Bridging the AI Skills Gap
The skills gap isn’t really about technical capabilities. It’s about organizations failing to bridge the gap between AI deployment and practical application. Too many companies are treating AI like a generic software rollout from the last 20 years (i.e. “Here's our new system for managing HR activities, so enter your PTO requests here now instead of the old system”) instead of a workforce transformation. This moment represents an existential change in how work is done, not just modernization of existing tech processes.
The 54 percent of respondents who say employers are failing to train them on AI aren’t asking for computer science degrees; they’re asking for clarity on how these tools fit into their daily workflows and career growth. Without an enterprise-wide AI strategy, workers end up managing multiple disconnected AI tools that create more complexity rather than reducing it. Smart organizations recognize this moment as an opportunity to build both capability and trust simultaneously, but only if they approach it strategically rather than reactively.
The path forward requires a fundamental shift in how organizations approach AI implementation. Instead of asking, “How can we deploy AI?” leaders should ask “What problems are our workers actually trying to solve?” This means involving frontline employees in AI selection and design processes, not just training them on predetermined tools. It means measuring success by business outcomes and worker satisfaction, not just deployment timelines or short-term bursts of adoption that won’t sustain.
Your Employees Are Ready — Help Them Prepare
Start with focused programs with clearly defined pain points to be addressed, rather than broad, enterprise-wide rollouts of generalized AI tools. Then find AI companies that are purpose-built to solve those problems – great tech is still key, but the novelty in transformational AI is increasingly less about the patterns being recognized than its ability to equip people to take meaningful action to solve concrete problems.
For example, if warehouse workers struggle with identifying safety hazards in their daily work, deploy AI tools that both detect unsafe anomalies while also surfacing those risks with critical context and the tools to then take action.
In parallel, ensure there is a clearly established feedback loop from frontline users to leadership, as well as from those same users to the AI providers directly. Designate champions within departments or facilities to be super-users. These champions should be empowered to influence tool selection and implementation strategies.
Companies fall in love with the notion of “self-service” tools, but if you fundamentally change the nature of work, it’s critical there are consistent interactions across all key parties: workers, management and AI vendors. The impact of physical AI only comes when workers adopt rather than having it imposed from above, so don’t lose sight of the actual goals: Changing how work is done, not checking the box on having deployed AI.

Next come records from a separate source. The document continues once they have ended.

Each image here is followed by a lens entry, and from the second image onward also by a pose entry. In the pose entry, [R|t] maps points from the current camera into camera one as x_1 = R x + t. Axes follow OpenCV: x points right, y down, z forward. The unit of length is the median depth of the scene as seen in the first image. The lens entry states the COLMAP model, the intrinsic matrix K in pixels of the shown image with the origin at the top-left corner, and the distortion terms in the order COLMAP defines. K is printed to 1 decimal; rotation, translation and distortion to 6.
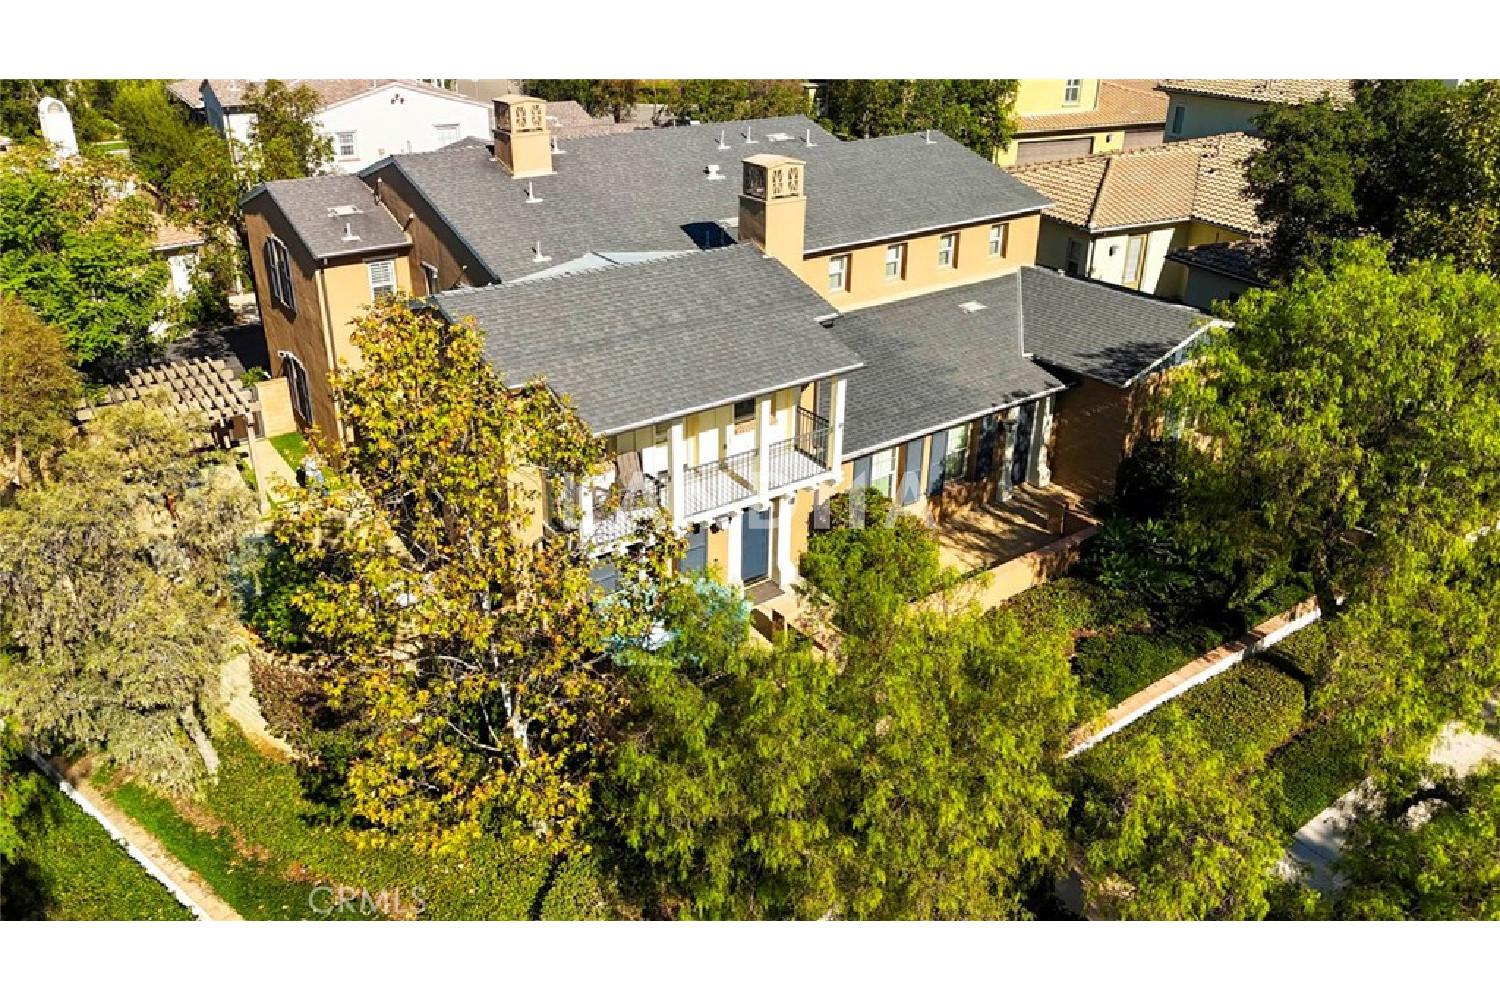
lens RADIAL K [[1039.9, 0, 750.0], [0, 1039.9, 500.0], [0, 0, 1]] dist [-0.000649, 0.000053]
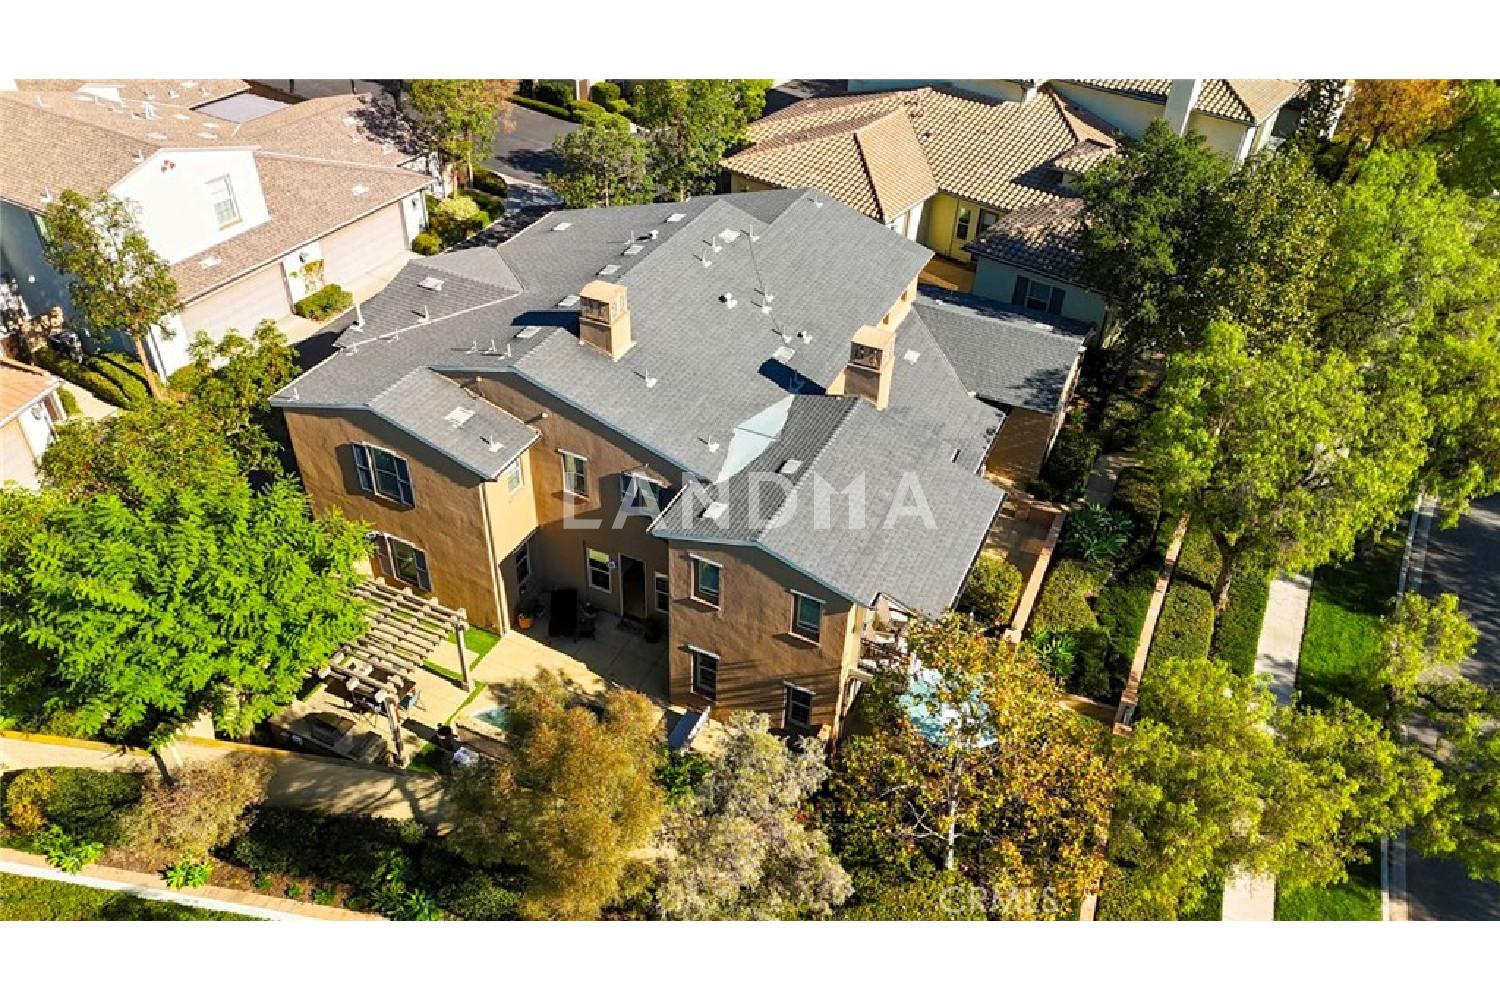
lens RADIAL K [[1039.9, 0, 750.0], [0, 1039.9, 500.0], [0, 0, 1]] dist [-0.000649, 0.000053]
pose [[0.880370, -0.274001, 0.387134, -0.581235], [0.193263, 0.952647, 0.234760, -0.400597], [-0.433127, -0.131857, 0.891636, -0.113937]]
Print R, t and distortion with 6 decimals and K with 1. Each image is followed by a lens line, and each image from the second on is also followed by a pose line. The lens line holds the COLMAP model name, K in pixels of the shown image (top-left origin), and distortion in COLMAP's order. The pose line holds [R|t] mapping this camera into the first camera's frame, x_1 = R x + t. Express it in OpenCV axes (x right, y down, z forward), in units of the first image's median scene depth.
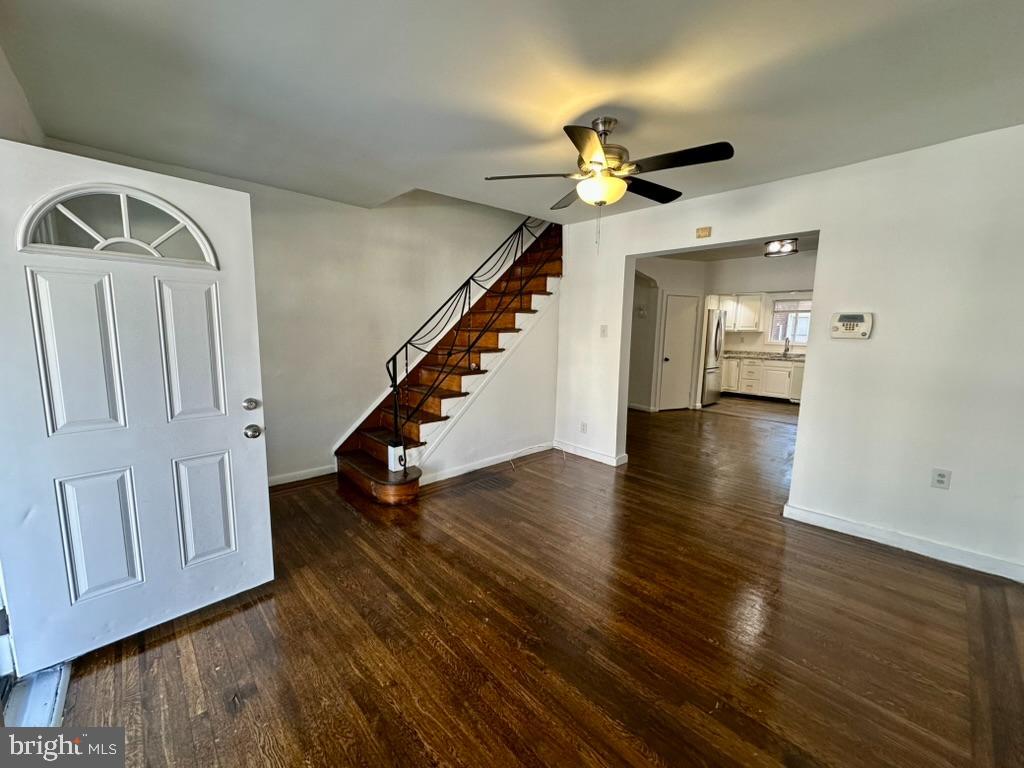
lens RADIAL K [[407.3, 0, 512.0], [0, 407.3, 384.0], [0, 0, 1]] dist [-0.001201, -0.000062]
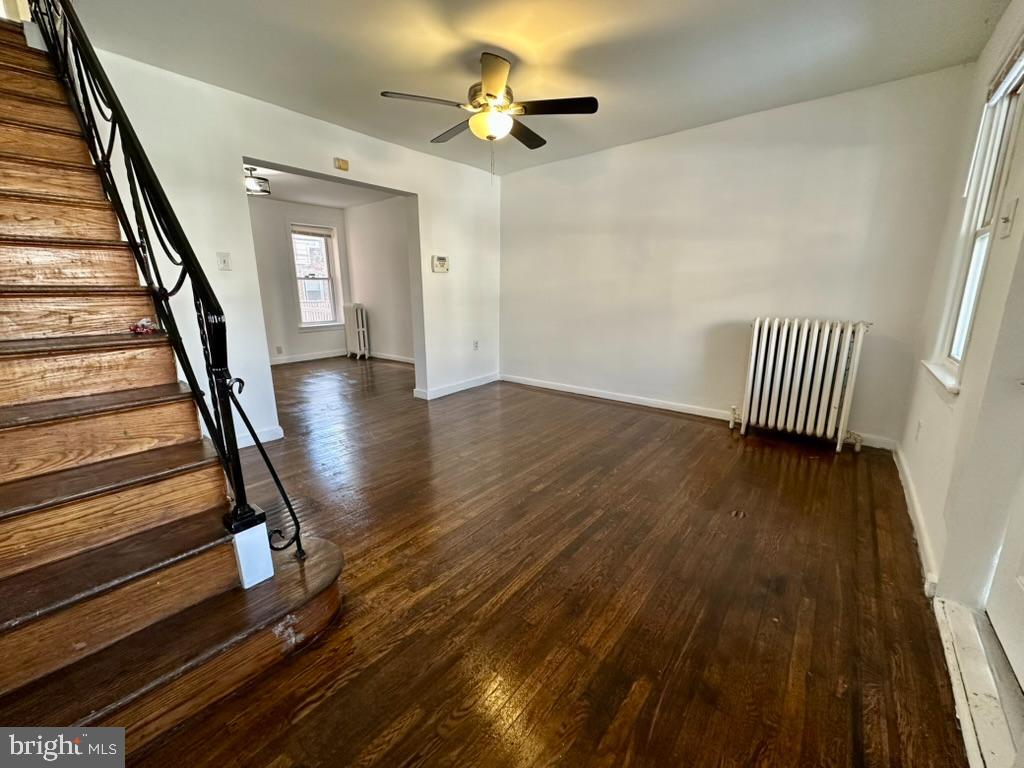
lens RADIAL K [[407.3, 0, 512.0], [0, 407.3, 384.0], [0, 0, 1]] dist [-0.001201, -0.000062]
pose [[-0.132881, -0.231825, 0.963639, -0.988991], [0.141363, 0.957888, 0.249935, -0.062327], [-0.980999, 0.169434, -0.094514, 1.117957]]
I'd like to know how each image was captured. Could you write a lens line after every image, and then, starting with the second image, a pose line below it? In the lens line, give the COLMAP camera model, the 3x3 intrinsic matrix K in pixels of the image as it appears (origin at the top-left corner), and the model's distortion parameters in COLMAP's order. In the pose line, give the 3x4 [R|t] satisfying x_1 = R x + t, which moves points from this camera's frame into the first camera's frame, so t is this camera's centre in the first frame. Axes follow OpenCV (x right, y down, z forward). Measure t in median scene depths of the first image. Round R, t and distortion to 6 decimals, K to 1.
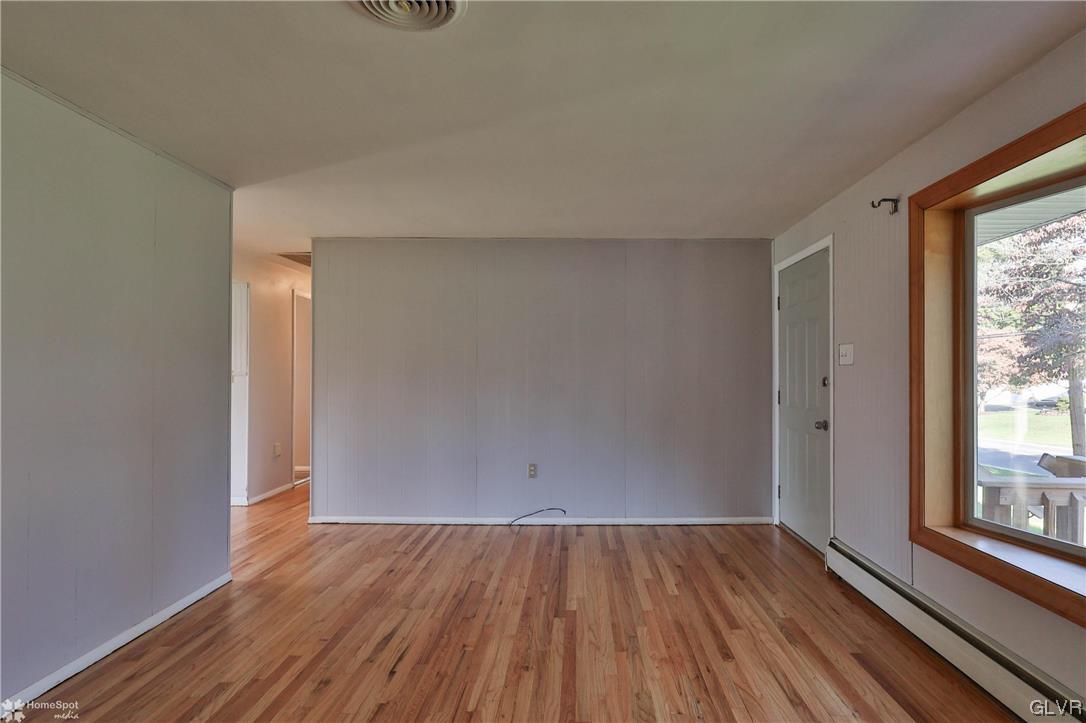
lens RADIAL K [[537.3, 0, 539.8], [0, 537.3, 363.8], [0, 0, 1]] dist [0.000333, 0.001436]
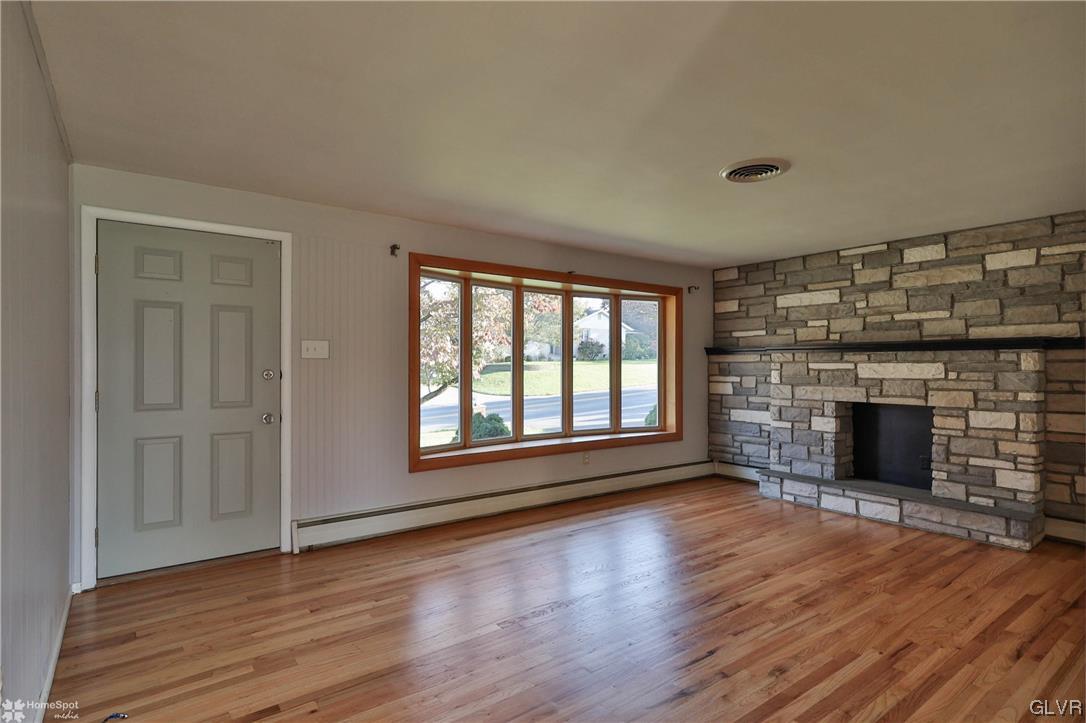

What’s encouraging is that this data shows workers aren’t afraid of becoming irrelevant. Workers are actually ready to evolve. The pressure 49 percent of workers feel to incorporate AI isn’t coming from fear of replacement. It’s coming from seeing its potential. Companies that invest in proper AI education and, critically, change management will see stronger employee engagement and retention. People are ready. The question is whether leadership will step up to support them rather than just checking boxes.